CONSIGNA:
Copia sin alteraciones, del texto sobre Einstein y la música, el tramo que va de "Samuel Máynez Champion" hasta "en esta entrega.".

FUENTE:
++++++++++
Samuel Máynez Champion
El funcionamiento cerebral sigue siendo un dilema para la humanidad. No obstante los avances científicos, hay aspectos inexplicables que afloran con el comportamiento de las personas. El efecto de la música en nuestro interior representa solo un filón en este universo y de ello nos habla Samuel Maynez en esta entrega.
En su paso por la escuela primaria, Einstein fue un estudiante mediocre. Se aburría con frecuencia y su capacidad de atención era prácticamente nula. Lo relevante del asunto es que, de repente y casi por milagro, hubo en él una notable mejoría en su rendimiento escolar, pudiendo ser constatado con estupefacción por sus profesores del “Gimnasio” de Liutpold en Munich. ¿Qué pudo haber sucedido de semejante magnitud?…
Pues simplemente que Albert inició sus clases de música y que, merced a ellas, descubrió por sí mismo que el arte sonoro configura, ni más ni menos, el absoluto y lo invisible, como ya lo había dilucidado, cinco siglos atrás, Leonardo da Vinci. Y paralelamente, o quizá como consecuencia, con este descubrimiento pasmoso al niño le surgió una irrefrenable pasión por las matemáticas, ya que un ingeniero tío suyo logró encausar su deficiente atención al trascender el usual método de enseñanza que rara vez pone en relieve la recóndita belleza del lenguaje abstracto de los números. El tío usó su propio entusiasmo como catalizador para el eficaz aprendizaje de su talentoso sobrino, amén de que las conexiones con el ordenamiento numérico de los sonidos acabaron de destrabar el interés del futuro científico.
El instrumento musical que acompañaría a Albert hasta el fin de sus días sería el violín y su compositor preferido sería, sin lugar a dudas, Wolfgang Amadeus Mozart. Años después Einstein declararía que la inspiración para muchos de sus trabajos científicos le había llegado escuchando la música del inmortal austriaco, de quien se volvería un experto, y que la única tregua vivificante que se permitía durante sus agotadoras sesiones de trabajo era la de hacer música con sus amigos, tocando en pequeños grupos de cámara o, si no había más remedio, solo.
¡Qué lejos hemos estado de sospechar que nuestra actual concepción sobre el tiempo y el espacio –además de las teorías einstenianas sobre la inercia de la energía y la interpretación geométrica de la fuerza de gravedad‒ esté en deuda con el legado mozartiano! ¡Y más lejos aún hemos estado de suponer que las vibraciones del violín pudieran haberse sincronizado con las ondas cerebrales de aquel sujeto genial que pudo sentirse cómodo imaginando el infinito! ¡Y todo eso gracias a la música que es capaz de crear impalpables universos interiores en el hombre! ¡Y todo eso, recalcamos, como resultado de nuestra asombrosa capacidad auditiva, la misma que nos ha humanizado y que no hemos aprendido a valorar y defender en su justa medida!
¿Mera coincidencia o es un hecho verificable que el estudio de la música mejore las capacidades del razonamiento intelectual –entre muchas otras habilidades y beneficios‒ del ser humano?
++++++++++
FILAS ALMACENADAS:
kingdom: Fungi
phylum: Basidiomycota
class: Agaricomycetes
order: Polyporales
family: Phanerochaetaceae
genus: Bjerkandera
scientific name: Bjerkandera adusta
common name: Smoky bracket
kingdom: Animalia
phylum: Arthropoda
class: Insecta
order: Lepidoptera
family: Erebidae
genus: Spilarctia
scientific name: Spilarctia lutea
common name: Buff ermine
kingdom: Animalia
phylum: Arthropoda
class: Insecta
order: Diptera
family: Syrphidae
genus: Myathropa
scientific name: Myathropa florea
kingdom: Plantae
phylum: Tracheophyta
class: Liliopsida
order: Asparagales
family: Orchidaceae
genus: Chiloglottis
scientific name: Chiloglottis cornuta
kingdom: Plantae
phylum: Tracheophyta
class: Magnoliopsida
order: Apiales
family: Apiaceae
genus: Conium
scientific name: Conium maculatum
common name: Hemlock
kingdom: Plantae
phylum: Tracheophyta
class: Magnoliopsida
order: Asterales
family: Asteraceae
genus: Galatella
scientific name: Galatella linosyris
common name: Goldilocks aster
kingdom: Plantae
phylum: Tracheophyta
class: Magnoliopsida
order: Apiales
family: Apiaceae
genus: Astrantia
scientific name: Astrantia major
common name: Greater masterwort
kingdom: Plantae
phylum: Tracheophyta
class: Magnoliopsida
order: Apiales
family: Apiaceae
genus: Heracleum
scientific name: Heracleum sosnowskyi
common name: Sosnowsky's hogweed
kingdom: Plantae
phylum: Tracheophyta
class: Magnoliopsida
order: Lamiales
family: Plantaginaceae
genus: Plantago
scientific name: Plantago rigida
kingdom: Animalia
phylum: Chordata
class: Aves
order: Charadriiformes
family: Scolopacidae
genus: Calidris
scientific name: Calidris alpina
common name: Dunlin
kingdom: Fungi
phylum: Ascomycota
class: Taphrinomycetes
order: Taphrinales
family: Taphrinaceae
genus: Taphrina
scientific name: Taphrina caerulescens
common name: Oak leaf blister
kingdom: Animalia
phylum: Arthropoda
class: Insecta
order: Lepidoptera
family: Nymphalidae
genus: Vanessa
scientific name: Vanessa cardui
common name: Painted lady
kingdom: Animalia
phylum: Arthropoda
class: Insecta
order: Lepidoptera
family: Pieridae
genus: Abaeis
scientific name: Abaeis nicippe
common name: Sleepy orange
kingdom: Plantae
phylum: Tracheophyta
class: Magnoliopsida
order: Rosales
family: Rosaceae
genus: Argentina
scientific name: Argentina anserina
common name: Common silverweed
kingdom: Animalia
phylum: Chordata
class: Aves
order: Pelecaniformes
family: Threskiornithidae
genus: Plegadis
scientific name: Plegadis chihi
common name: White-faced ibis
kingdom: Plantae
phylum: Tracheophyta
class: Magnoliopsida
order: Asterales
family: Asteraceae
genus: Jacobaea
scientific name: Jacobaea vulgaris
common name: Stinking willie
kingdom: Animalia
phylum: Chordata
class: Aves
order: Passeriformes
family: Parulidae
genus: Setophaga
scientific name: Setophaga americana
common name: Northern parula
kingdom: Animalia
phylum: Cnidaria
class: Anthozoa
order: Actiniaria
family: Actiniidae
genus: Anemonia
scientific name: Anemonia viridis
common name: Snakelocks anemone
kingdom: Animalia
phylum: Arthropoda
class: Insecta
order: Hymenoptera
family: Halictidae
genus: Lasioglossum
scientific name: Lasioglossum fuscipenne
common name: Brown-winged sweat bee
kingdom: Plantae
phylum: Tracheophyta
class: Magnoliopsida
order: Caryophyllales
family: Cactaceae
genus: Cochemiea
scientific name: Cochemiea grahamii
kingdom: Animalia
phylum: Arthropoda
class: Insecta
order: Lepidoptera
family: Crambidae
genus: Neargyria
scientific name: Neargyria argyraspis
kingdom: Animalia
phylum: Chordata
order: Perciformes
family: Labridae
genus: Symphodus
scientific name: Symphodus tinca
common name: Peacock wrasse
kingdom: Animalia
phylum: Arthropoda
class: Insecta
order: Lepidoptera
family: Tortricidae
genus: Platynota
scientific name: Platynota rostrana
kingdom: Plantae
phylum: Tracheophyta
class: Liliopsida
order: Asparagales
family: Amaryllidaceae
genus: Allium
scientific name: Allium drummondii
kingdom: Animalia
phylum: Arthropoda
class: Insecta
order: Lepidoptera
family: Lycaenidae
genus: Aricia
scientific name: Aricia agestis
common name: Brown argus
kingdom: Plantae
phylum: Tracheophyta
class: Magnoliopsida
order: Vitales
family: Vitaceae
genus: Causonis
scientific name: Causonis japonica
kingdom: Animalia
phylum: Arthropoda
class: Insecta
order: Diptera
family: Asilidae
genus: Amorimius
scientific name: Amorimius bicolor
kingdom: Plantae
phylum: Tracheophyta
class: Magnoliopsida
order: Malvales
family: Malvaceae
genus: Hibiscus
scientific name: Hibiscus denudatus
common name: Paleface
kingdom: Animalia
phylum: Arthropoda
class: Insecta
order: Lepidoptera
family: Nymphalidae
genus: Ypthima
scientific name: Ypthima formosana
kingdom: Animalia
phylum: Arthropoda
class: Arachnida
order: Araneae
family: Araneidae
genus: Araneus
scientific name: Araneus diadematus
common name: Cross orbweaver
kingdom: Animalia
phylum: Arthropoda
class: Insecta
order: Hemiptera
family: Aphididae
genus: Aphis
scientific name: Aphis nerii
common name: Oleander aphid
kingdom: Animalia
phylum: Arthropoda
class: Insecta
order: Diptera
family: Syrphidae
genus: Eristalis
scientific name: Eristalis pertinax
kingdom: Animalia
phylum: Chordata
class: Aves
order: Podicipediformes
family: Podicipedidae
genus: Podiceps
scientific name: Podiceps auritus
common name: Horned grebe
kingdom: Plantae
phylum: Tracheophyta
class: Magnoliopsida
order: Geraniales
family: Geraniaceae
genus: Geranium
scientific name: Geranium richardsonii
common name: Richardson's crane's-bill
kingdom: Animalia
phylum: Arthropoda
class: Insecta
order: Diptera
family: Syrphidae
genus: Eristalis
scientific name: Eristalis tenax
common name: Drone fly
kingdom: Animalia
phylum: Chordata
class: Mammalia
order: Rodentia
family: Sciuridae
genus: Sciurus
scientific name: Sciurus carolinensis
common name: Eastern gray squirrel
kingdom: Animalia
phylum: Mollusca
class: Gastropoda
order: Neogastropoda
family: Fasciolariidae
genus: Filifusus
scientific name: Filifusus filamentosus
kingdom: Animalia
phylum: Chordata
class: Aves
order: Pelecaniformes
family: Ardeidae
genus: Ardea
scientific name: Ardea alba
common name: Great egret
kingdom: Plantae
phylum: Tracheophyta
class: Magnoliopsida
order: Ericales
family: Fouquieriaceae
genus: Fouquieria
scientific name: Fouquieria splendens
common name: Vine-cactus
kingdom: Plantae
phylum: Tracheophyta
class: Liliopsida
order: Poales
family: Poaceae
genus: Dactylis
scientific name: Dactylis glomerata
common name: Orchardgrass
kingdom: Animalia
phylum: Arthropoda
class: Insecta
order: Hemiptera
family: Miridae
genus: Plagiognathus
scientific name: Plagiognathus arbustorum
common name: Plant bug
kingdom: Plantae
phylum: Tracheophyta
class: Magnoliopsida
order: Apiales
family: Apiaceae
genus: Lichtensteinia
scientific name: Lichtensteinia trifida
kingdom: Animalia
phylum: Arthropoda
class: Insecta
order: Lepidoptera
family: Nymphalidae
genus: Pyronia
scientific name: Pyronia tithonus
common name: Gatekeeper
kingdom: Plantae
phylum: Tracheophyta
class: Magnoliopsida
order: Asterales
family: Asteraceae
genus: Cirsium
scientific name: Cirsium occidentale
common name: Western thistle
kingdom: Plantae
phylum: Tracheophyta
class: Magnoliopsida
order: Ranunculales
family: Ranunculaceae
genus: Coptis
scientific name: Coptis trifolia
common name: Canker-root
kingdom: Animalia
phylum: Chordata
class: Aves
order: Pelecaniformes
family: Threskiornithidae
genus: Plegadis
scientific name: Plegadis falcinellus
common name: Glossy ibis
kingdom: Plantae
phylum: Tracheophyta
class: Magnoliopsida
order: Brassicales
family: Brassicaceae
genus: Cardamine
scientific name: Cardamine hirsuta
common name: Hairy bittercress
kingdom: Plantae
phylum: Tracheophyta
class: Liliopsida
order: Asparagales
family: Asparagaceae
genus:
++++++++++
TAREA RESUELTA:
Samuel Máynez Champion
El funcionamiento cerebral sigue siendo un dilema para la humanidad. No obstante los avances científicos, hay aspectos inexplicables que afloran con el comportamiento de las personas. El efecto de la música en nuestro interior representa solo un filón en este universo y de ello nos habla Samuel Maynez en esta entrega.